Now, that's how you do it, but I'll warn you, those are known ports and hackers scan for them.  You're gonna get a lot of traffic trying to hack in by opening those ports, just be ready for it, and be sure that the username/password combo is complex.  For safety, if possible, set the share to read only so if someone does get in, at least they can't delete the files.

I wouldn't recommend exposing SMB to public. There have been numerous vulnerabilities in the protocol (just 3 from last year!) and it's only a matter of time when another one pops up, that can be used for spreading ransomware or other malware. Even if they can read files, that could contain personal information, images and other, that should not be publicly available.

 

I recommend using a VPN instead, such as OpenVPN or Wireguard.

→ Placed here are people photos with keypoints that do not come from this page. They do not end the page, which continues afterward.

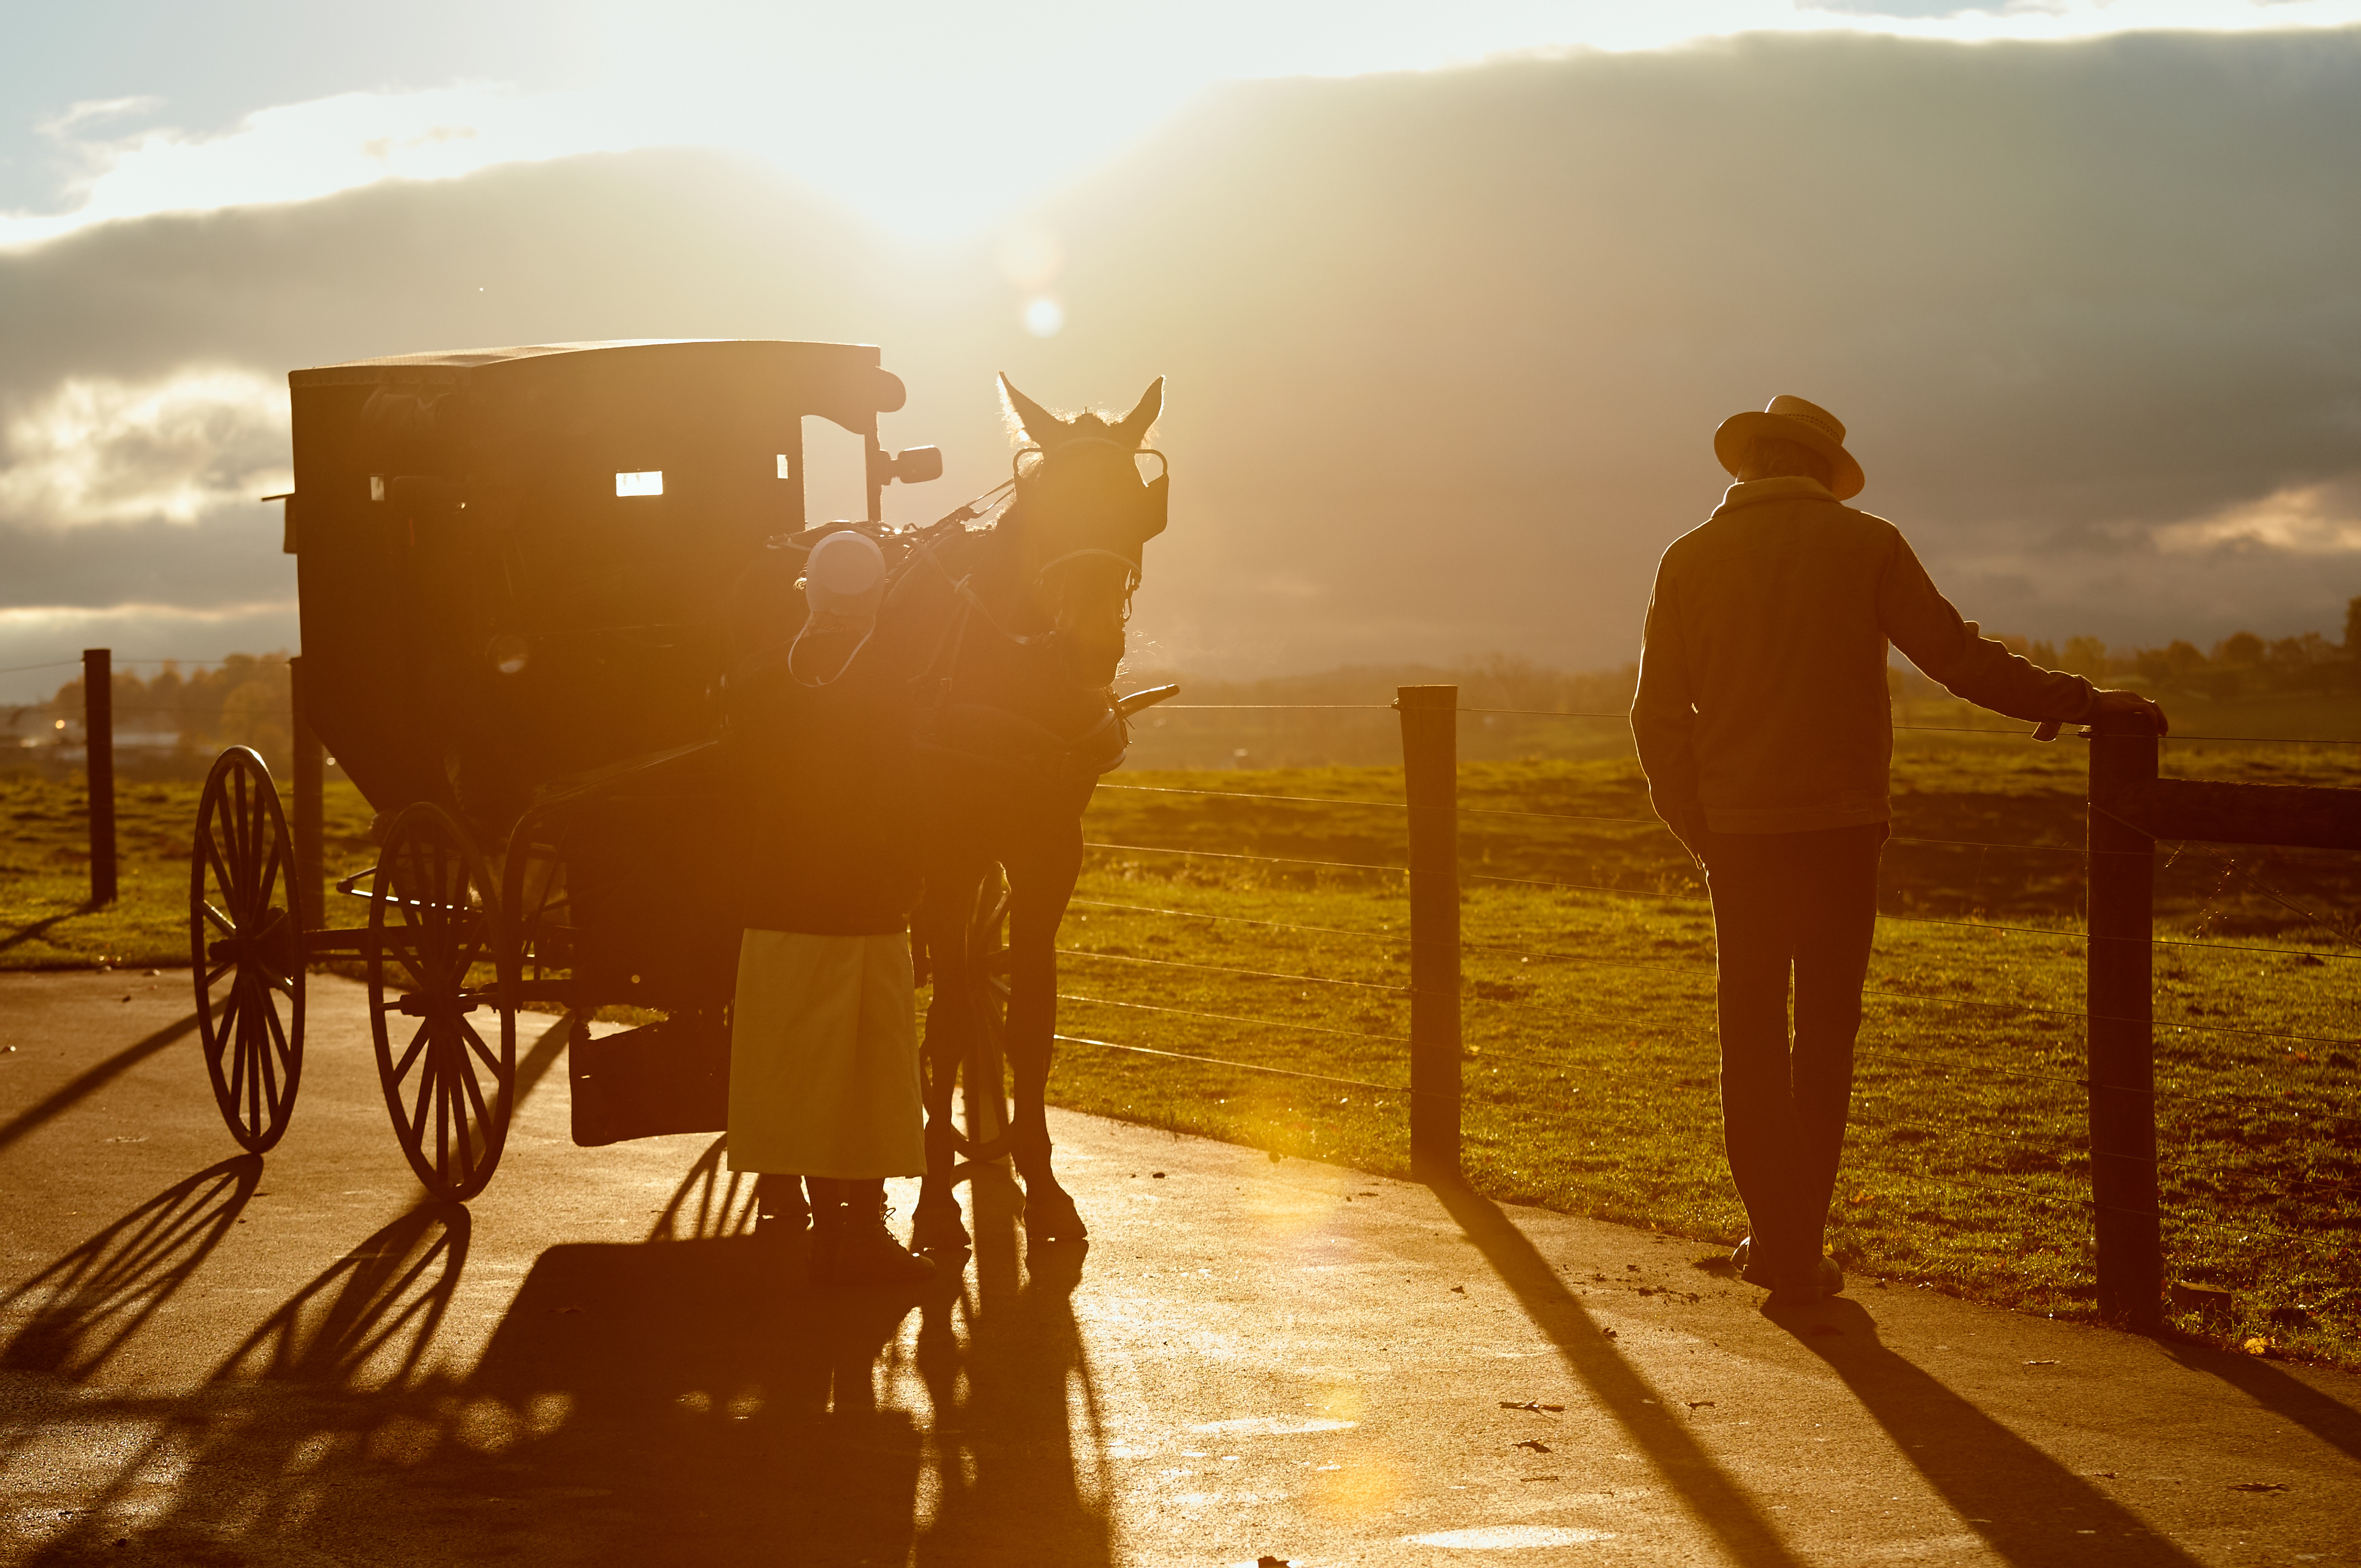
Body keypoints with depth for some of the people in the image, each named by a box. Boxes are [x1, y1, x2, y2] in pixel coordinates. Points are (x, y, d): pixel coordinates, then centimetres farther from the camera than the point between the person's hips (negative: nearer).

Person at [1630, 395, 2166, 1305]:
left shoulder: (1691, 559, 3)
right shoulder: (1865, 545, -1)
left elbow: (1658, 717, 3)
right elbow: (1961, 659, -3)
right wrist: (2083, 702, 5)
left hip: (1740, 832, 1)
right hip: (1842, 826, 0)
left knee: (1752, 1047, 8)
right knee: (1825, 1041, 10)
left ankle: (1784, 1249, 7)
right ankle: (1797, 1244, 14)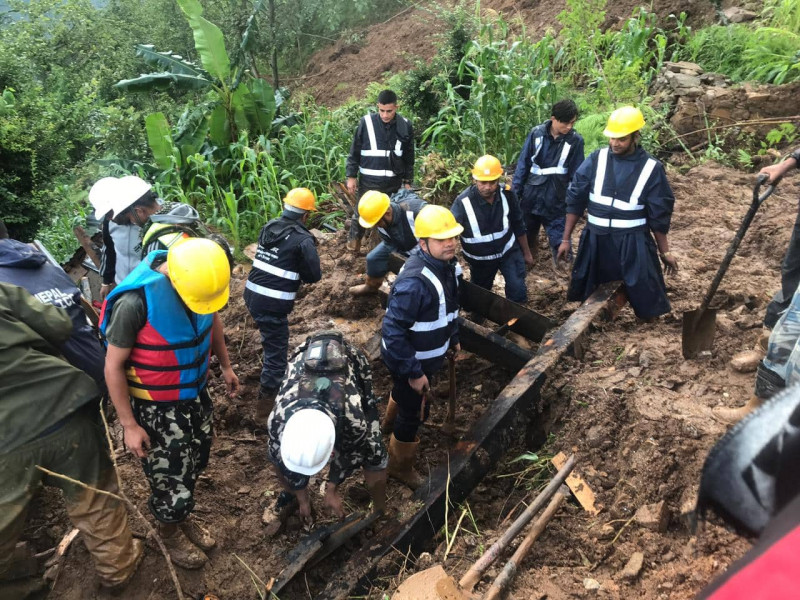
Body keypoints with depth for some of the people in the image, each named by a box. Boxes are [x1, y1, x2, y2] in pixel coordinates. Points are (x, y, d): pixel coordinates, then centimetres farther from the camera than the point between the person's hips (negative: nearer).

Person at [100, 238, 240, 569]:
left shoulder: (201, 280, -15)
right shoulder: (135, 301, -32)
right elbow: (113, 366, -19)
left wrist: (226, 366, 16)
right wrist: (129, 425, -13)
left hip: (196, 393, 5)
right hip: (157, 407, -5)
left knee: (194, 464, 22)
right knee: (170, 477, 11)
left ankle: (183, 517, 49)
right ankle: (171, 532, 41)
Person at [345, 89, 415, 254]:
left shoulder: (405, 126, -1)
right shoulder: (366, 122, -7)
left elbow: (409, 157, 8)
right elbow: (354, 152, 0)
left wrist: (408, 181, 8)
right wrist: (351, 176, -2)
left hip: (394, 182, 2)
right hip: (368, 181, -2)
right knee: (361, 214, 8)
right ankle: (353, 244, 28)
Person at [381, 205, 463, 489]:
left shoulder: (447, 265, -10)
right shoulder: (414, 283, -38)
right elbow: (392, 332, -34)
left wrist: (453, 338, 16)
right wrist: (414, 372, -27)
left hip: (426, 354, 8)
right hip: (410, 359, -8)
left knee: (402, 392, 34)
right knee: (414, 412, 11)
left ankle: (391, 421, 65)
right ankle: (400, 466, 38)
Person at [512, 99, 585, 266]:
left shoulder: (576, 140, -8)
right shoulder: (537, 133, -6)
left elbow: (576, 176, -4)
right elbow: (523, 163, 0)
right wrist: (515, 191, 0)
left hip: (556, 201, -2)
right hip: (531, 196, 2)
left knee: (560, 243, -2)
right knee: (526, 237, 19)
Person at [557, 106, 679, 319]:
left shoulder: (651, 168, -7)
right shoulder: (597, 159, -3)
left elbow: (659, 215, 0)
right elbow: (575, 199, 1)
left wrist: (664, 251, 5)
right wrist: (566, 238, 1)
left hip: (633, 245, -2)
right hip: (595, 241, 2)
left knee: (645, 300, 3)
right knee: (589, 296, 16)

Connect from outside using the VPN and then you can access your whole internal network as if you were connected directly to it (with the exception of worse bandwidth and latency).

 

As for CGNAT - if your router has IP address in RFC1918 or 100.64.0.0/10 range on the WAN-side, you are behind CGNAT and you will need a third-party host with a public IP. With CGNAT, you can setup port forwarding (also known as destination NAT) on your router, but it won't be enough since the ports will still be blocked by the ISP. If your router has a public IP, then port forwarding will be enough to allow connections from outside to your devices.

[XSnPX]

Looking at the addresses I think i am not behind a CGNAT thanks. 

 

Will look at both OpenVPN and Wireguard to see which will be easiest for me to understand thanks for recommending - again!!!

[XSnPX]

I was able to find this - and I have just tried it

 

Resilio (not adding link as not sure if i am allowed)

 

Seems to be ideal for me and so easy to set up.... and it is free for my needs and the folder is shared directly, safely with a small program to install.... From research this was called BittorrentSync in the past.